This Jupyter notebook will demonstrate a method for visually validating regression models. I developed this process because several hundred regression models were developed per analyst at my company, and analysts that are not intimately familiar with regression models often had a difficult time determining if their models were correct. Additionally, this process was automated by looping through each requested regression model, which significantly decreased the time required for model building.
I will very briefly describe the dataset and model building process, but the bulk of the information in this notebook will be devoted to examining the output visualization. The "diabetes" data from scikit-learn was used as an example dataset; at my company, this data would typically have been time-series. Two relevant columns were selected as features, along with the targets. The data was also split into training and testing using the train_test_split function from scikit-learn. Finally, a ridge regression model was created using the training data, with alpha selected using a grid-search method.
In [9]:
import pandas as pd
from sklearn import datasets
from datetime import datetime
import matplotlib.pyplot as plt
from sklearn.model_selection import train_test_split
from RegressionVisualizationClasses import createRegModel, plotRegression
%matplotlib inline
#User-adjustable parameters
rd = 3 #decimal places to round to
warn = 4 #standard deviations away that indicate a warning
alarm = 5 #standard deviations away that indicate an alarm
figSize = (20,10) #The preferred size of the output visualization
#Load the diabetes dataset and qualify it by labeling features and targets.
diabetes = datasets.load_diabetes()
df = pd.DataFrame(data=diabetes["data"][:,[2,6]],columns=["Feature 1","Feature 2"])
df["Target"] = pd.DataFrame(data=diabetes["target"],columns=["Target"])
#70% training data is usually a good size, but could be adjusted as necessary
train, test = train_test_split(df, train_size = 0.7)

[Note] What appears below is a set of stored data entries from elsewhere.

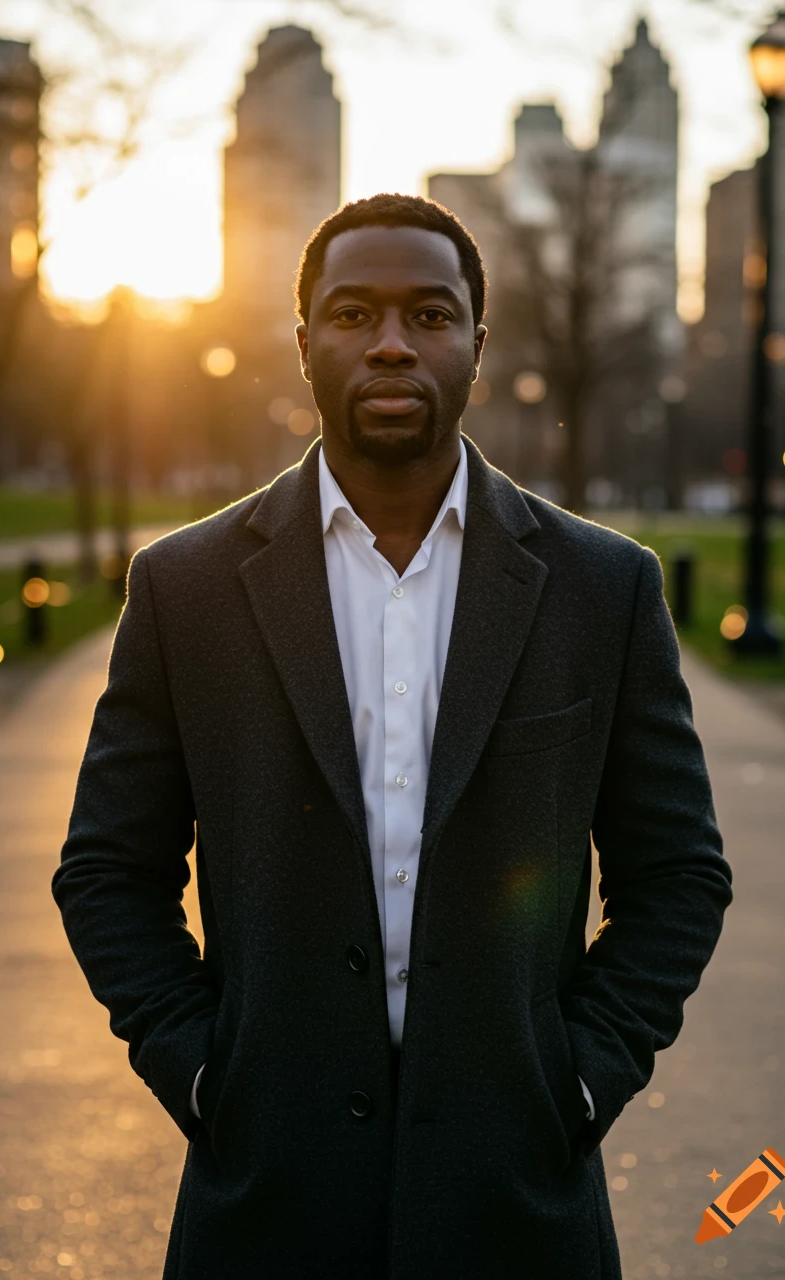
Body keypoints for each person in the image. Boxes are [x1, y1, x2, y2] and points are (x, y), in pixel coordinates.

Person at [53, 193, 732, 1279]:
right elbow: (105, 868)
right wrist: (196, 1068)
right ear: (305, 340)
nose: (388, 343)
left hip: (517, 1206)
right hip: (264, 1204)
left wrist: (585, 1074)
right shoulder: (184, 588)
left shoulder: (601, 589)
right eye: (351, 312)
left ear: (473, 340)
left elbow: (679, 874)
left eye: (427, 314)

#I split the model building into several steps, mainly so that I could
#log the time to complete each step and find any bottlenecks
rModel = createRegModel("Diabetes","Dataset 1","Target",["Feature 1","Feature 2"])
timeToTT = rModel.constructXYTrainTest(train,test)

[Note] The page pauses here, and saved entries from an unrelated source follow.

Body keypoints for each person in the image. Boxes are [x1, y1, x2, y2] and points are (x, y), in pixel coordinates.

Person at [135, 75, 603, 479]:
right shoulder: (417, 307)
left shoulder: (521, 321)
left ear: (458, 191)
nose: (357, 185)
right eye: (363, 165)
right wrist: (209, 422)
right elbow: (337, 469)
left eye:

timeToModel = rModel.trainModel()
timeToPredict = rModel.makePredictions()
timeToCorrect = rModel.calcCorrectedY()
timeToBuild = rModel.buildEquation(rd)
timeToMetric = rModel.calcMetrics(rd,warn,alarm)
#Finally, a class was created to build the plots
curPlot = plotRegression(rModel, "Diabetes","Dataset 1")

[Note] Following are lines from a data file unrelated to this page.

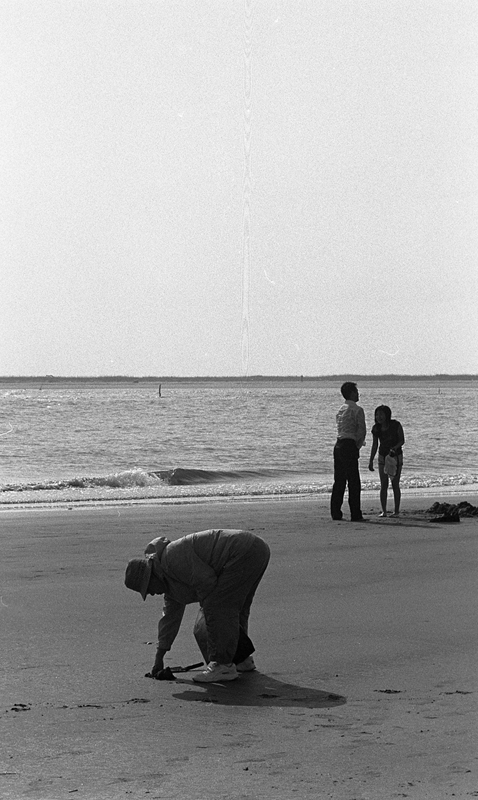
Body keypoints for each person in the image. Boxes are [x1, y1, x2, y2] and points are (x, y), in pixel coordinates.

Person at [125, 529, 270, 683]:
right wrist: (159, 657)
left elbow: (208, 583)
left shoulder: (171, 559)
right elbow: (170, 620)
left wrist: (209, 615)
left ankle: (223, 665)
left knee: (214, 611)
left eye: (148, 589)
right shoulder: (168, 579)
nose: (152, 594)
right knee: (235, 609)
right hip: (255, 549)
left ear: (152, 576)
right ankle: (241, 659)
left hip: (241, 552)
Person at [330, 381, 367, 521]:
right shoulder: (357, 410)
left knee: (339, 480)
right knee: (353, 481)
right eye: (356, 392)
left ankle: (335, 512)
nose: (358, 394)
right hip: (349, 445)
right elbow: (361, 431)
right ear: (351, 393)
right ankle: (355, 513)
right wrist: (357, 447)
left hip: (339, 444)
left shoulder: (341, 409)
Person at [368, 405, 405, 516]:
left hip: (395, 456)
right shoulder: (376, 428)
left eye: (381, 414)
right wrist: (371, 460)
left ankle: (396, 511)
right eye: (377, 415)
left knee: (395, 483)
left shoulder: (396, 425)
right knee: (383, 484)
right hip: (382, 456)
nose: (379, 417)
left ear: (387, 415)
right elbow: (375, 445)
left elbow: (402, 440)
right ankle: (384, 511)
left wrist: (395, 448)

timeToPlot = curPlot.buildPlots(figSize)
There are many ways to validate regression models, but I chose a few simple visual validations which were adequate enough for my purposes. For different data, additional verifications might be required. Note- these plots were also accompanied by a spreadsheet that calculated the Variance Inflation Factor (VIF), correlation coefficient, normality tests, and other metrics. Models were validated both "visually" and "numerically".
Residuals vs. Index To validate an assumption of regression, the residuals from the model should not display any dependency based on their index. For the time-series data that I typically work with, this was especially important because time-dependency indicates that unstable training data was selected. Aside from visually, this assumption might also be validated by fitting the residuals to a linear regression model and determining a threshold for the slope.
The yellow (warning) and red (alarm) lines plotted on the graph were selected as 4 and 5 standard deviations away, respectively. If large numbers of outliers were outside these lines, that also indicated model instability and the dataset was further refined.
Residuals vs. Feature 1 Feature 1 was chosen to be the "primary explanatory factor". Usually, this primary feature was chosen using domain knowledge, but an alternate approach might select the feature with the highest explained variance.
This plot was designed to detect heteroskedasticity in the primary feature. If the residuals in this plot were not stationary, the model was examined further. Ideally, all features should be tested for heteroskedasticity, but in practice, we found that only the primary feature was necessary to test for our particular dataset.
Predicted Target vs. Actual Target This plot is also called a Y-Yhat plot. Ideally, all predictions should lie on the y=x line, plotted in black. Deviations from this line were useful to visually indicate how well the model was constructed. By building hundreds of regression models, it was possible to gain an intuition about how this plot should look, if the model was constructed correctly. The mean absolute error (MAE) and R-squared (R2) values were selected to give a brief numerical representation of the model's validity, but those two metrics should not be relied upon alone.
Histogram of Residuals Another assumption of regression is that the residuals are normally distributed. In practice, we found that this was almost always the case for our models. Nonetheless, this plot allowed quick verification of normality. Several normality tests were also calculated in an accompanying spreadsheet, as mentioned above.
Actual Target vs. Feature 1, Corrected Target vs. Feature 1, Histogram of Actual Target, Histogram of Corrected Target These four plots were meant to test a 2-dimensional representation of the multiple regression models. To calculate the "corrected" target value, the secondary features were subtracted from the original target value. If the secondary features were only a minor corrective factor, the histograms of the actual and corrected targets should be similar enough that the corrected target is recognizable in its original units. If so, the model was flagged for inclusion on a particular data visualization dashboard.